BACKGROUND AND OBJECTIVES: Multiple sclerosis (MS) is an autoimmune disease confined in the CNS, and its course is frequently subtle and variable. Therefore, predictive biomarkers are needed. In this scenario, we conducted a systematic review and meta-analysis to evaluate the reliability of chitinase 3–like 1 as a biomarker of MS. METHODS: Research through the main scientific databases (PubMed, Scopus, Web of Science, and Cochrane Library) published from January 2010 to December 2020 was performed using the following keywords: “chitinase 3-like 1 and multiple sclerosis” and “YKL40 and multiple sclerosis.” Articles were selected according to the 2020 updated Preferred Reporting Items for Systematic Reviews and Meta-Analyses (PRISMA) guidelines by 2 authors independently, and data were extracted; 20 of the 90 studies screened were included in the meta-analysis. The main efficacy measure was represented by the standardized mean difference of CSF and blood CHI3L1 levels; Review Manager version 5.4 and R software applications were used for analysis. RESULTS: Higher levels of CHI3L1 were found in CSF of 673 patients with MS compared with 336 healthy controls (size-weighted mean difference [SMD] 50.88; 95% CI = 44.98–56.79; p < 0.00001) and in 461 patients with MS than 283 patients with clinically isolated syndrome (CIS) (SMD 28.18; 95% CI = 23.59–32.76; p < 0.00001).

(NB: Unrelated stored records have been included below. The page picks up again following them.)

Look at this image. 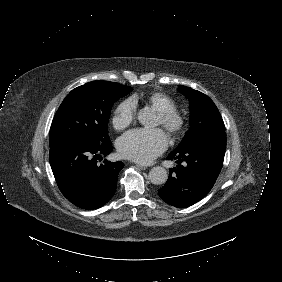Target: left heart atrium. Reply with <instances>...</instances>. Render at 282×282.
<instances>
[{
    "label": "left heart atrium",
    "mask_w": 282,
    "mask_h": 282,
    "mask_svg": "<svg viewBox=\"0 0 282 282\" xmlns=\"http://www.w3.org/2000/svg\"><path fill=\"white\" fill-rule=\"evenodd\" d=\"M166 147V138L162 131L133 130L118 141L120 154L138 163H149L161 154Z\"/></svg>",
    "instance_id": "left-heart-atrium-1"
}]
</instances>
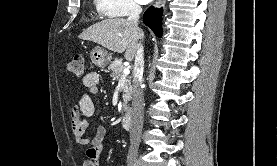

Mean CSF CHI3L1 levels were significantly higher in 561 converting than 445 nonconverting CIS (SMD 30.6; 95% CI = 28.31–32.93; p < 0.00001). CSF CHI3L1 levels were significantly higher in patients with primary progressive MS (PPMS) than in patients with relapsing-remitting MS (RRMS) (SMD 43.15; 95% CI = 24.41–61.90; p < 0.00001) and in patients with secondary progressive MS (SMD 41.86 with 95% CI = 32.39–51.33; p < 0.00001). CSF CHI3L1 levels in 407 patients with MS during remission phase of disease were significantly higher than those in 395 patients with MS with acute relapse (SMD 10.48; 95% CI = 08.51–12.44; p < 0.00001). The performances of CHI3L1 in blood for differentiating patients with MS from healthy controls were not significant (SMD 0.48; 95% CI = −1.18 to 2.14; p: 0.57). DISCUSSION: CSF levels of CHI3L1 have a strong correlation with the MS pathologic course, in particular with the mechanism of progression of the disease; it helps to distinguish the PPMS from the RRMS. The potential role of CHI3L1 in serum needs to be further studied in the future.